One death was recorded last week with scores of others injured following another gas explosion at Iba, a Lagos suburb. The explosion reportedly occurred in the process of trans-loading gas from the truck into the plant’s surface tank. “The fire involved three LPG gas trucks of different storage capacity and a security post in the plant premises,” an official of the Lagos State Emergency Services Agency (LASEMA) told reporters. “The fire emanated from one of the trucks while discharging its contents into the plant surface storage tank.”

It is unfortunate that despite repeated warnings by the Nigeria Liquefied Petroleum Gas Association (NLPGA) on the need for stringent enforcement of Liquefied Petroleum Gas (LPG) standards, the harvest of death continues as more and more Nigerians fall victims to gas explosions. The list of fatalities is long and growing and most of them caused by human error. Three years ago, a chlorine cylinder exploded at the Plateau State Water Board treatment plant at Lamingo, Dogon Karfe, Jos South Local Government Area, leaving eight people dead, among them a pregnant woman and children. Dozens of others sustained varying degrees of injuries. Leakage at the plant was responsible for the deaths as residents around the area inhaled the poisonous gas which enveloped the entire neighbourhood.

Meanwhile, also of increasing concerns are gas explosions of the domestic kind. Incessant domestic gas explosions because of leaking cylinders are on the rise across the country. Ironically, this is coming amid intense campaigns on the need for Nigerians to drop kerosene for gas as a cleaner means of cooking. In the last few weeks alone, fatal explosions had been reported in Akwa Ibom, Lagos and Jigawa States, killing no fewer than 15 people. In one of the incidents, the gas escaped into the air and got to a fire point where a lady was operating a restaurant, killing and injuring many people. Another gas explosion at Arakale market in Akure, Ondo State last year was traced to an illegal gas re-filling plant which wounded many and razed many shops.

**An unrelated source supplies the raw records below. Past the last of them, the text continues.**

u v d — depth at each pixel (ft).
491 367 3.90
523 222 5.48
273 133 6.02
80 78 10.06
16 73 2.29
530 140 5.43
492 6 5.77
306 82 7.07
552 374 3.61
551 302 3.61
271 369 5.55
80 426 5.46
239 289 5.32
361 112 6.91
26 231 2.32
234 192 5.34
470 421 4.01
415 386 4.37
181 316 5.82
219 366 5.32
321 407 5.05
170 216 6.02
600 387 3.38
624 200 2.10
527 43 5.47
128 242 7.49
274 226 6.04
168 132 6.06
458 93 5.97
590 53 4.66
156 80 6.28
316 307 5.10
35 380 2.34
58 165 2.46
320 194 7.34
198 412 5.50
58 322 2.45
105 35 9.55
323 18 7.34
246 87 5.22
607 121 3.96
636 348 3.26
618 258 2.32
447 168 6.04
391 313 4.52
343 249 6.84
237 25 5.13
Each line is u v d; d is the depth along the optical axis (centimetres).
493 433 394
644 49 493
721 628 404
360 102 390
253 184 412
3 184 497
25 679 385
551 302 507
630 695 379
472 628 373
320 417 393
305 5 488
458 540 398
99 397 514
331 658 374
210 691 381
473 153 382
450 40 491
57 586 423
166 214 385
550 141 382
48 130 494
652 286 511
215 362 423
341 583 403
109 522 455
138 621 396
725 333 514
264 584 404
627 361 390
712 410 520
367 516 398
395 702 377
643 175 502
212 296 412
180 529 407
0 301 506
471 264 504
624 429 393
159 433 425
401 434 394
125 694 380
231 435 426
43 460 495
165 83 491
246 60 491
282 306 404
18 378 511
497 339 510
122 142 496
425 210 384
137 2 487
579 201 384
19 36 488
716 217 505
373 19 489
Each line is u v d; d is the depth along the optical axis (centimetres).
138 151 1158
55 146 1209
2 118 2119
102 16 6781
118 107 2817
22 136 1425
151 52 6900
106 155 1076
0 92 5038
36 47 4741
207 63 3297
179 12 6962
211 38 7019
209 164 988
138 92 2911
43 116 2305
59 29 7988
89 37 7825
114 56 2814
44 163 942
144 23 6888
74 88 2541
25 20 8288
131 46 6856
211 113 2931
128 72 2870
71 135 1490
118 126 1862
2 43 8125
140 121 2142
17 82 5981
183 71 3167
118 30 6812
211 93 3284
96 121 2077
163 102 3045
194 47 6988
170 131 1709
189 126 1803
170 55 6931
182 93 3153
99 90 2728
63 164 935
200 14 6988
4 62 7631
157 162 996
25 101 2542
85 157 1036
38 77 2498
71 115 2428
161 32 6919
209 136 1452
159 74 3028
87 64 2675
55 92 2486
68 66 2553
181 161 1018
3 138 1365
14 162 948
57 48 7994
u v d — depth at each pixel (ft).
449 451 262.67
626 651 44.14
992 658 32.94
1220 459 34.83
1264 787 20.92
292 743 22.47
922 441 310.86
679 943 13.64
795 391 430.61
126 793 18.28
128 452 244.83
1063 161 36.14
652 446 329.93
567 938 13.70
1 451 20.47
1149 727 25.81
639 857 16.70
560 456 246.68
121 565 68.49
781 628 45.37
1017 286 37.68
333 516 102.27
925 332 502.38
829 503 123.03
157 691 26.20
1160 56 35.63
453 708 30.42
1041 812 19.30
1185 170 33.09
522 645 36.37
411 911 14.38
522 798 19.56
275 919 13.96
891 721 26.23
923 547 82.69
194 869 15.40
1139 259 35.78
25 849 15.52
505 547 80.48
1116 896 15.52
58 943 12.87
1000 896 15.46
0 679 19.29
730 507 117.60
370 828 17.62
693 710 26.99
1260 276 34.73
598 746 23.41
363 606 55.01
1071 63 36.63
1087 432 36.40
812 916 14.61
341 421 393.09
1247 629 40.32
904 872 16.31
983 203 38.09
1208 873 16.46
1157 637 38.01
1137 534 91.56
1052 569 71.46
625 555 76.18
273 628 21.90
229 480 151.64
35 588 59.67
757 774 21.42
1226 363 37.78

There are several of such tragic stories. In an incident that is typical of the carelessness often associated with many homes, a female domestic help in Epe, Lagos, once turned on the gas and left to chat outside. By the time she returned to light up the gas, the kitchen was suffused with chemical. The resultant fire and explosion sent her and neighbours scampering for safety. At least 24 people suffered various degrees of burns. In yet another, a retail outlet was discharging gas from a big cylinder without safety measures.

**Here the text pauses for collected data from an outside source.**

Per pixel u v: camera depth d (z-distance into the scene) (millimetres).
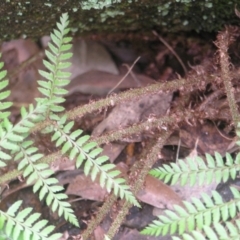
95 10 925
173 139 949
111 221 933
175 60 1041
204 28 977
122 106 969
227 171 834
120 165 952
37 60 1084
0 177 865
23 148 858
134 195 887
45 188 847
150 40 1045
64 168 948
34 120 871
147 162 900
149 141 939
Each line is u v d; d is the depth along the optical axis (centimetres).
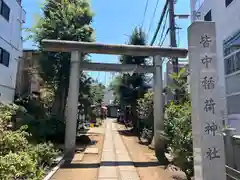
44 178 579
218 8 924
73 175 655
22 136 595
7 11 1412
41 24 1300
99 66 949
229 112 795
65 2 1373
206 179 376
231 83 795
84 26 1324
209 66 405
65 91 1372
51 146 743
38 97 1752
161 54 932
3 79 1380
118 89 1867
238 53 760
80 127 1977
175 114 697
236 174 499
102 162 811
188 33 431
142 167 753
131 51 915
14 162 430
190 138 531
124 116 2739
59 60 1325
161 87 965
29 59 1780
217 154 383
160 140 922
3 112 675
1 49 1348
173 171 697
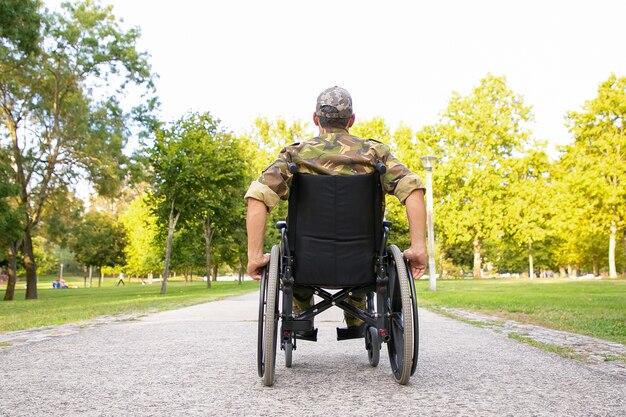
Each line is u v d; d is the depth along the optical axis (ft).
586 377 11.18
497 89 144.56
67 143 96.32
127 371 12.17
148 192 86.33
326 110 11.07
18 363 13.43
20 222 84.79
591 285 77.51
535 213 138.31
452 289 70.18
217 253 144.46
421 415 8.12
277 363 13.30
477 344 16.79
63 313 35.65
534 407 8.59
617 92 130.93
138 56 94.58
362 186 10.41
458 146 145.18
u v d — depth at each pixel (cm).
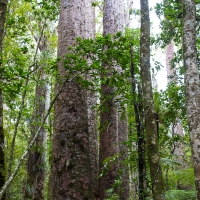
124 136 845
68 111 642
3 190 315
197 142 349
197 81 374
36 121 899
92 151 771
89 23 1086
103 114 726
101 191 671
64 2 718
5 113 984
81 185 604
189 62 385
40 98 952
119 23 855
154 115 413
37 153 1036
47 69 558
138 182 445
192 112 362
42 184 1030
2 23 462
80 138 632
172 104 643
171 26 700
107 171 671
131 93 524
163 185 377
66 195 592
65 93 649
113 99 707
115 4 863
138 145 438
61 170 609
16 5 879
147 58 448
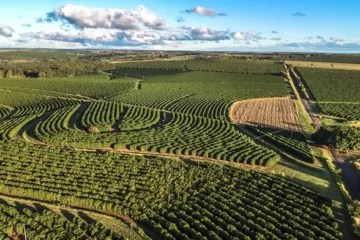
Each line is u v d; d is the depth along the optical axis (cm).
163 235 5584
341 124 13462
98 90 19850
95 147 9844
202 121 12694
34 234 5388
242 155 9056
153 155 9344
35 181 7194
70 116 13575
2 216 5744
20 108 16062
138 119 12938
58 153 8644
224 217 6000
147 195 6769
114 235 5491
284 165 8919
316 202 6619
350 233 5819
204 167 8325
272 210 6294
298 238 5469
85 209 6412
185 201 6638
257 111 15238
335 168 8769
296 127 12769
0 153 8525
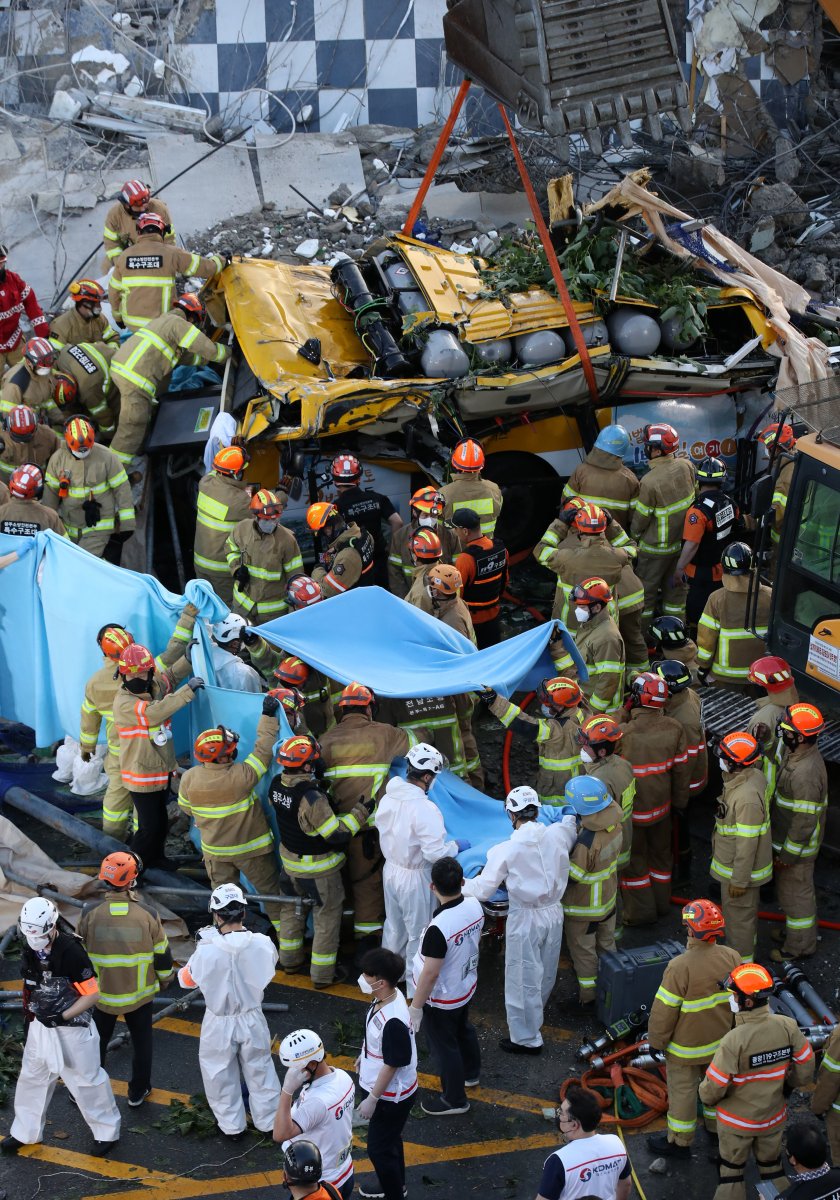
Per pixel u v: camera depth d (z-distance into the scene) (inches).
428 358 1098.1
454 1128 724.0
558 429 1149.7
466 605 999.6
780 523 991.0
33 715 991.0
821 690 883.4
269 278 1205.1
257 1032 697.0
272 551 982.4
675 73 868.0
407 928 778.8
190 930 856.9
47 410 1144.8
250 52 1551.4
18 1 1517.0
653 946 789.2
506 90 899.4
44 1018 670.5
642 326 1139.3
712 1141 722.8
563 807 778.2
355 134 1558.8
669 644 920.3
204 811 794.8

In all this, much more must be done to ensure that the metal components are in good form just as the need to always abide by safety procedures. It is reassuring that both the state and the federal governments have ordered investigations into the cause of the Plateau incident to guide against future re-occurrence. But the relevant authorities need to organise sensitisation programmes to all gas retail outlets on how to operate their business with minimal risk. 

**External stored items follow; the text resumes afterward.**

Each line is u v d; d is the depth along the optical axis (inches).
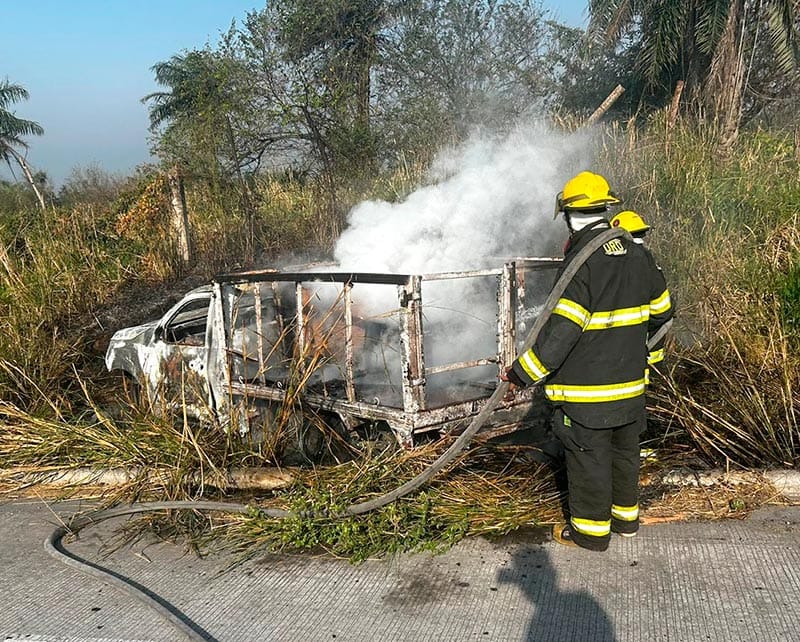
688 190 293.9
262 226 420.8
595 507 136.3
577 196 133.3
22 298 311.6
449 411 167.8
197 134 400.8
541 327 132.2
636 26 550.6
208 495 180.5
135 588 135.5
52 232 420.2
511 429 180.1
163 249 409.1
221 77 387.5
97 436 201.3
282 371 203.3
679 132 335.0
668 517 152.3
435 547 144.6
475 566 137.9
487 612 122.1
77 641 120.5
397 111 488.1
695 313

Similarly, it is also important to educate households on the need to gradually replace their metal gas cylinders with fibre cylinders, said to be highly fire-resistant. For several years, that had been the promise to phase out and replace the gas cylinders in circulation with more advanced ones. Authorities in the sector should implement that. It will also help if distributing and marketing firms own the cylinders as against individuals as the Standards Organisation of Nigeria (SON) once suggested. Some households have been using the same cylinder for upwards of three decades. That practice could be very dangerous.